I am wondering if there is a theorem that states something like the following?
If $$\big|\;\tilde f(\omega)-\tilde g(\omega)\,\big| < \varepsilon\qquad \forall\omega$$ then there exists a $\delta(\varepsilon)$ such that $$\big|\; f(x)- g(x)\,\big| < \delta(\varepsilon)\qquad \forall x $$ where $\tilde f(\omega)$ and $\tilde g(\omega)$ are the Fourier transforms of the $L^2(\mathbb R)$ functions $f(x)$ and $g(x)$.
It is just an intuition, since a the fourier transform is invertible and unique. The extrem situation $$\big|\;\tilde f(\omega)-\tilde g(\omega)\,\big| =0 \quad \Rightarrow \quad \big|\; f(x)- g(x)\,\big| =0$$ holds trivially.

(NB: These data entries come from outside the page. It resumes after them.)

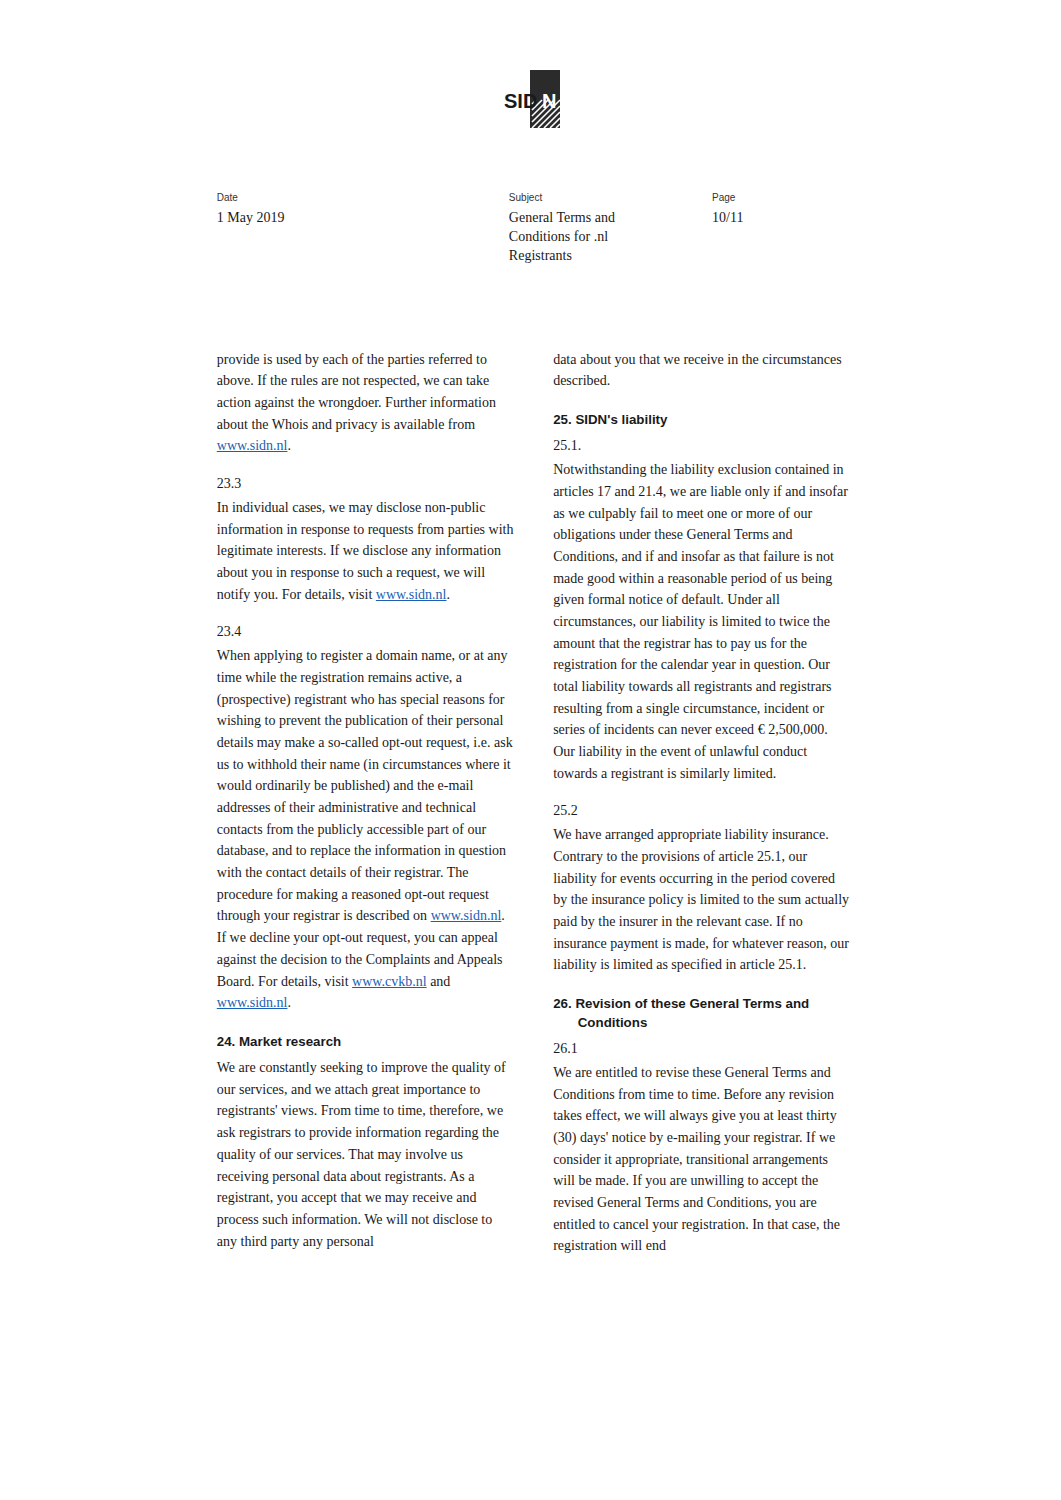SID N
Date
1 May 2019
Subject
General Terms and
Conditions for .nl
Registrants
Page
10/11
provide is used by each of the parties referred to above. If the rules are not respected, we can take action against the wrongdoer. Further information about the Whois and privacy is available from www.sidn.nl.
23.3
In individual cases, we may disclose non-public information in response to requests from parties with legitimate interests. If we disclose any information about you in response to such a request, we will notify you. For details, visit www.sidn.nl.
23.4
When applying to register a domain name, or at any time while the registration remains active, a (prospective) registrant who has special reasons for wishing to prevent the publication of their personal details may make a so-called opt-out request, i.e. ask us to withhold their name (in circumstances where it would ordinarily be published) and the e-mail addresses of their administrative and technical contacts from the publicly accessible part of our database, and to replace the information in question with the contact details of their registrar. The procedure for making a reasoned opt-out request through your registrar is described on www.sidn.nl. If we decline your opt-out request, you can appeal against the decision to the Complaints and Appeals Board. For details, visit www.cvkb.nl and www.sidn.nl.
24. Market research
We are constantly seeking to improve the quality of our services, and we attach great importance to registrants' views. From time to time, therefore, we ask registrars to provide information regarding the quality of our services. That may involve us receiving personal data about registrants. As a registrant, you accept that we may receive and process such information. We will not disclose to any third party any personal
data about you that we receive in the circumstances described.
25. SIDN's liability
25.1.
Notwithstanding the liability exclusion contained in articles 17 and 21.4, we are liable only if and insofar as we culpably fail to meet one or more of our obligations under these General Terms and Conditions, and if and insofar as that failure is not made good within a reasonable period of us being given formal notice of default. Under all circumstances, our liability is limited to twice the amount that the registrar has to pay us for the registration for the calendar year in question. Our total liability towards all registrants and registrars resulting from a single circumstance, incident or series of incidents can never exceed € 2,500,000. Our liability in the event of unlawful conduct towards a registrant is similarly limited.
25.2
We have arranged appropriate liability insurance. Contrary to the provisions of article 25.1, our liability for events occurring in the period covered by the insurance policy is limited to the sum actually paid by the insurer in the relevant case. If no insurance payment is made, for whatever reason, our liability is limited as specified in article 25.1.
26. Revision of these General Terms and Conditions
26.1
We are entitled to revise these General Terms and Conditions from time to time. Before any revision takes effect, we will always give you at least thirty (30) days' notice by e-mailing your registrar. If we consider it appropriate, transitional arrangements will be made. If you are unwilling to accept the revised General Terms and Conditions, you are entitled to cancel your registration. In that case, the registration will end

A naive way to find such a theorem is to say that we have a function $\eta(\omega)$ with $|\eta(\omega)|<\varepsilon$ and $\tilde g(\omega)=\tilde f(\omega)+\eta(\omega)$. Then one can easily derive $$\big|\;\tilde f(\omega)-\tilde g(\omega)\,\big| <\varepsilon \quad \Rightarrow \quad \big|\; f(x)- g(x)\,\big| < \frac{1}{\sqrt{2\pi}}\int|\eta(\omega)|\;\text d \omega$$
This is false. For example, take a smooth compactly supported function $f(x)$ and set $F_\epsilon(x)=\epsilon f(\epsilon x)$. Then $|F_\epsilon(x)|\le \epsilon\max|f(x)|$, but $$ \widetilde F_\epsilon(p)=\frac1{2\pi}\int e^{-ipx}\epsilon f(\epsilon x)dx= \frac1{2\pi}\int e^{-ipy/\epsilon}f(y)dy=\widetilde f(p/\epsilon), $$ and the maximum of $|\widetilde F_\epsilon(p)|$ is independent of $\epsilon$.